Can They Be Retrofitted?
It is far more common for cantilevered staircases to be fitted in new builds and substantial renovations than in smaller remodelling projects. The reason for this is that they are easiest to install when planned in at a very early stage in the house design — plus the installation in an existing building can be disruptive given the structural support required.
“In a retrofit situation, a structural engineer would absolutely have to be involved,” says Kevala Stairs. The calculations necessary for this type of work to be successful can in no way be left to chance.
“Structural calculations are important for all staircases, but in the case of a cantilevered staircase, are of paramount importance as the supporting wall effectively becomes an integral part of the staircase,” explains Bisca’s Richard McLane.
What Are They Made Of?
Cantilevered staircases offer huge design possibilities.
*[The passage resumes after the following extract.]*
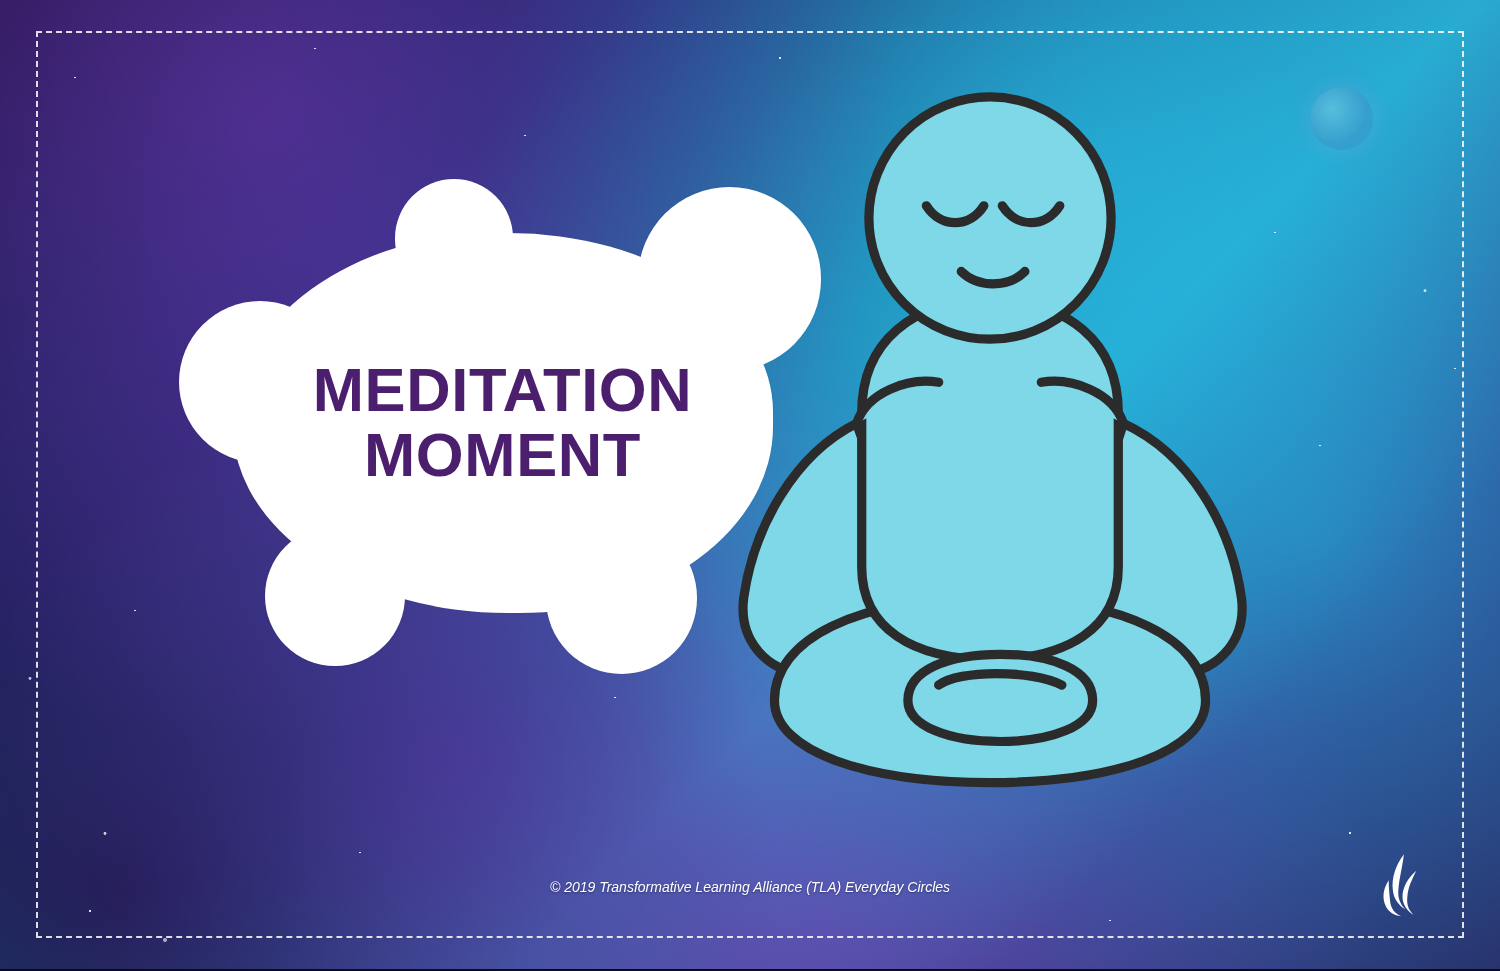Meditation
Moment
© 2019 Transformative Learning Alliance (TLA) Everyday Circles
They are most often seen in
Popular material choices include:
- stone (natural or cast)
- composite materials, such as Corian and concrete
Obviously the material you choose will have an impact on the way in which the staircase is supported, with some materials such as chunky timber and stone being heavier than others. Your material choice will also have an effect on what the staircase will cost — timber tends to be cheaper than those made from glass, although the timber you choose will determine by how much.
What About the Cost?
The cost of a cantilevered staircase will be hugely dependent on individual requirements, materials and size. According to experts, they tend to be more expensive than a standard straight flight, but less than an elaborate helical design.
“If you are looking for a feature staircase but don’t want the cost of a helical, then a cantilevered staircase is the obvious statement staircase,” advises Richard McLane of Bisca.
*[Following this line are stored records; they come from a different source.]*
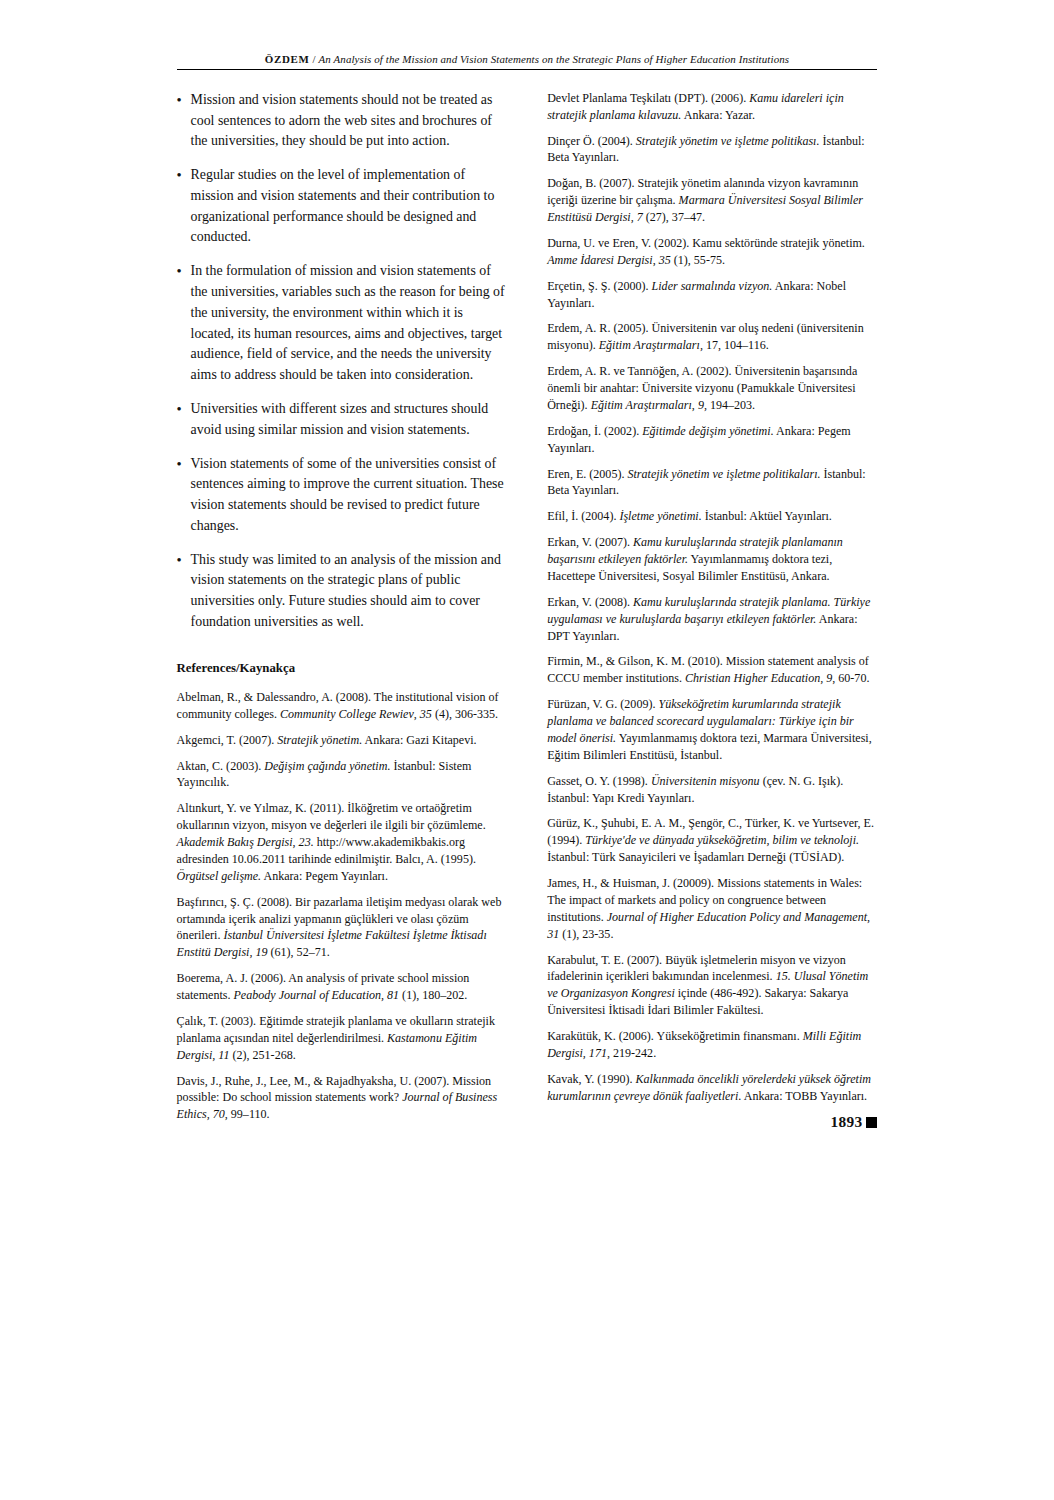ÖZDEM/An Analysis of the Mission and Vision Statements on the Strategic Plans of Higher Education Institutions
Mission and vision statements should not be treated as cool sentences to adorn the web sites and brochures of the universities, they should be put into action.
Regular studies on the level of implementation of mission and vision statements and their contribution to organizational performance should be designed and conducted.
In the formulation of mission and vision statements of the universities, variables such as the reason for being of the university, the environment within which it is located, its human resources, aims and objectives, target audience, field of service, and the needs the university aims to address should be taken into consideration.
Universities with different sizes and structures should avoid using similar mission and vision statements.
Vision statements of some of the universities consist of sentences aiming to improve the current situation. These vision statements should be revised to predict future changes.
This study was limited to an analysis of the mission and vision statements on the strategic plans of public universities only. Future studies should aim to cover foundation universities as well.
References/Kaynakça
Abelman, R., & Dalessandro, A. (2008). The institutional vision of community colleges. Community College Rewiev, 35 (4), 306-335.
Akgemci, T. (2007). Stratejik yönetim. Ankara: Gazi Kitapevi.
Aktan, C. (2003). Değişim çağında yönetim. İstanbul: Sistem Yayıncılık.
Altınkurt, Y. ve Yılmaz, K. (2011). İlköğretim ve ortaöğretim okullarının vizyon, misyon ve değerleri ile ilgili bir çözümleme. Akademik Bakış Dergisi, 23. http://www.akademikbakis.org adresinden 10.06.2011 tarihinde edinilmiştir. Balcı, A. (1995). Örgütsel gelişme. Ankara: Pegem Yayınları.
Başfırıncı, Ş. Ç. (2008). Bir pazarlama iletişim medyası olarak web ortamında içerik analizi yapmanın güçlükleri ve olası çözüm önerileri. İstanbul Üniversitesi İşletme Fakültesi İşletme İktisadı Enstitü Dergisi, 19 (61), 52–71.
Boerema, A. J. (2006). An analysis of private school mission statements. Peabody Journal of Education, 81 (1), 180–202.
Çalık, T. (2003). Eğitimde stratejik planlama ve okulların stratejik planlama açısından nitel değerlendirilmesi. Kastamonu Eğitim Dergisi, 11 (2), 251-268.
Davis, J., Ruhe, J., Lee, M., & Rajadhyaksha, U. (2007). Mission possible: Do school mission statements work? Journal of Business Ethics, 70, 99–110.
Devlet Planlama Teşkilatı (DPT). (2006). Kamu idareleri için stratejik planlama kılavuzu. Ankara: Yazar.
Dinçer Ö. (2004). Stratejik yönetim ve işletme politikası. İstanbul: Beta Yayınları.
Doğan, B. (2007). Stratejik yönetim alanında vizyon kavramının içeriği üzerine bir çalışma. Marmara Üniversitesi Sosyal Bilimler Enstitüsü Dergisi, 7 (27), 37–47.
Durna, U. ve Eren, V. (2002). Kamu sektöründe stratejik yönetim. Amme İdaresi Dergisi, 35 (1), 55-75.
Erçetin, Ş. Ş. (2000). Lider sarmalında vizyon. Ankara: Nobel Yayınları.
Erdem, A. R. (2005). Üniversitenin var oluş nedeni (üniversitenin misyonu). Eğitim Araştırmaları, 17, 104–116.
Erdem, A. R. ve Tanrıöğen, A. (2002). Üniversitenin başarısında önemli bir anahtar: Üniversite vizyonu (Pamukkale Üniversitesi Örneği). Eğitim Araştırmaları, 9, 194–203.
Erdoğan, İ. (2002). Eğitimde değişim yönetimi. Ankara: Pegem Yayınları.
Eren, E. (2005). Stratejik yönetim ve işletme politikaları. İstanbul: Beta Yayınları.
Efil, İ. (2004). İşletme yönetimi. İstanbul: Aktüel Yayınları.
Erkan, V. (2007). Kamu kuruluşlarında stratejik planlamanın başarısını etkileyen faktörler. Yayımlanmamış doktora tezi, Hacettepe Üniversitesi, Sosyal Bilimler Enstitüsü, Ankara.
Erkan, V. (2008). Kamu kuruluşlarında stratejik planlama. Türkiye uygulaması ve kuruluşlarda başarıyı etkileyen faktörler. Ankara: DPT Yayınları.
Firmin, M., & Gilson, K. M. (2010). Mission statement analysis of CCCU member institutions. Christian Higher Education, 9, 60-70.
Fürüzan, V. G. (2009). Yükseköğretim kurumlarında stratejik planlama ve balanced scorecard uygulamaları: Türkiye için bir model önerisi. Yayımlanmamış doktora tezi, Marmara Üniversitesi, Eğitim Bilimleri Enstitüsü, İstanbul.
Gasset, O. Y. (1998). Üniversitenin misyonu (çev. N. G. Işık). İstanbul: Yapı Kredi Yayınları.
Gürüz, K., Şuhubi, E. A. M., Şengör, C., Türker, K. ve Yurtsever, E. (1994). Türkiye'de ve dünyada yükseköğretim, bilim ve teknoloji. İstanbul: Türk Sanayicileri ve İşadamları Derneği (TÜSİAD).
James, H., & Huisman, J. (20009). Missions statements in Wales: The impact of markets and policy on congruence between institutions. Journal of Higher Education Policy and Management, 31 (1), 23-35.
Karabulut, T. E. (2007). Büyük işletmelerin misyon ve vizyon ifadelerinin içerikleri bakımından incelenmesi. 15. Ulusal Yönetim ve Organizasyon Kongresi içinde (486-492). Sakarya: Sakarya Üniversitesi İktisadi İdari Bilimler Fakültesi.
Karakütük, K. (2006). Yükseköğretimin finansmanı. Milli Eğitim Dergisi, 171, 219-242.
Kavak, Y. (1990). Kalkınmada öncelikli yörelerdeki yüksek öğretim kurumlarının çevreye dönük faaliyetleri. Ankara: TOBB Yayınları.
1893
Prices for bespoke cantilevered staircases are hard to estimate as there are so many material options and the engineering can be very complex. For example, Bisca offers a complete bespoke design, manufacture and installation service, with prices starting from £15,000 (including installation). However, this should only be used as guide and some domestic designs can cost six figures.
A new staircase usually means limited access between the floors while it is being constructed. However, with a cantilevered staircase, temporary treads can be put in place to make access easier, with the rest of the construction carried out at the same time.
“Supported from the wall, the installation of a cantilevered staircase does not impact on any existing underfloor heating — an important consideration if the staircase goes in after the floor and heating elements are finished,” adds Richard McLane.
What About Building Regulations?
While cantilevered staircases are often admired for their apparent ability to float mid-air, many people do express concerns over their safety and how they will conform to Building Regulations.
Providing the treads satisfy the minimum requirements in terms of how far they are apart and that the maximum and minimum pitches for domestic staircases are adhered to (see Approved Document K of the Building Regs), it is the lack of handrail that worries most people.
However, Approved Document K states that: ‘Flights should have a handrail on at least one side if they are less than one metre wide and on both sides if they are wider than one metre. There is no need for handrails beside the bottom two steps of a stairway. Minimum domestic handrail heights should be 900mm for both stairs and landings. It is also a Building Regulations requirement that no openings in any balustrading should allow the passage of a 100mm sphere.’ The installation of a solid glass screen will satisfy this requirement and be true to the minimalist look of the staircase.
Of course, you will still need to consult with your Building Control officer to check your staircase complies with the Building Regs, and consider the safety implications if you have small children.